The federal crop insurance program generally works well for most producers and is a popular risk management tool, but there is room for improvement in areas such as duplicate procedures, efficiency and integration with other federal agricultural programs, according to AFBF President Bob Stallman.

In testimony April 22 before a House Agriculture subcommittee, Stallman urged Congress to push the U.S. Department of Agriculture to complete work on the Comprehensive Information Management System project. Once complete, that system would lead to more procedural efficiency for farmers and greater coordination among federal agriculture and crop insurance programs, he said.

Stallman said completion of CIMS, a system of computer programs and databases used to administer programs of the Federal Crop Insurance Corporation and Farm Service Agency, is vital for various government agencies to reconcile commonly used data.
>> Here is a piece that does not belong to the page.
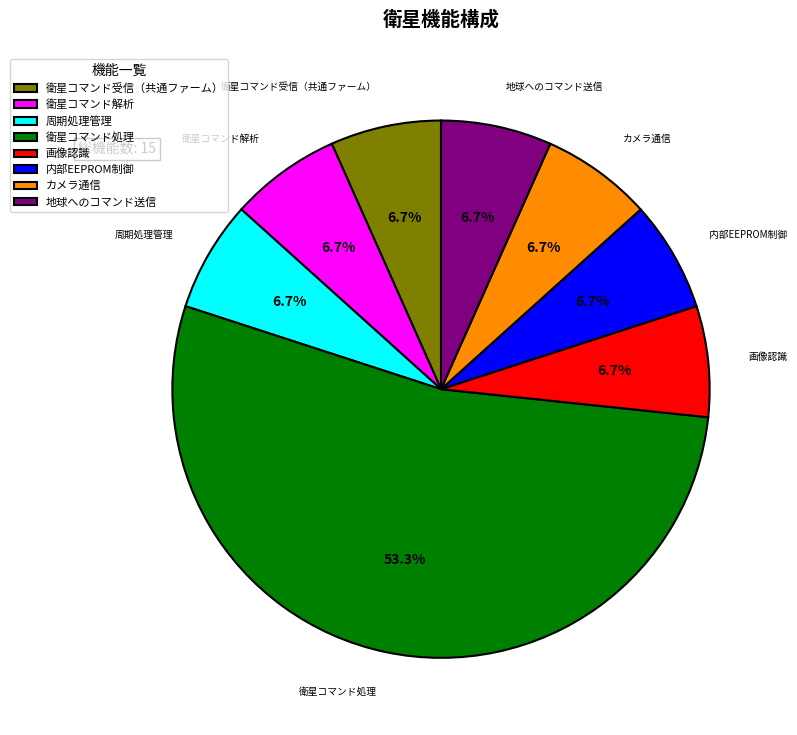

To the nearest percent, what is the average slice percentage?

12%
"This would reduce duplicate efforts required by both producers and governmental office personnel," Stallman testified. "Reducing the workload of federal employees by eliminating duplicate efforts would demonstrate efficient use of taxpayer money. In addition, reconciling data between FSA and FCIC would help guard against fraud and abuse. Farmers feel strongly about maintaining their well-deserved image of being considered good stewards with high integrity."

In his testimony, Stallman said the federal crop insurance program generally works well for most producers.

"Participation in the program hovers at about 80 percent of eligible acres," Stallman said. "In addition, about 85 percent of the insured acreage is now covered by a buy-up policy rather than simply a catastrophic policy. Our farmers and ranchers are annually provided more than $90 billion in risk management protection--up from $31 billion in protection just 10 years ago."

Stallman said the safety net works fairly well if a producer suffers a catastrophic crop loss because the producer doesn't have to pay expenses, and crop insurance covers the majority of the loss. However, he said improvements are needed in what are called "shallow loss" crop insurance provisions. He called for increased support so that producers who experience shallow losses on a fairly regular basis can still afford the premiums.

"Crop insurance doesn't work as well for those producers who lose 25 percent to 30 percent of their yields for three or four years in a row," Stallman said. "Most growers purchase coverage at the 65 percent to 75 percent coverage levels. This means they must lose about a third of their yield before they receive any crop insurance indemnities."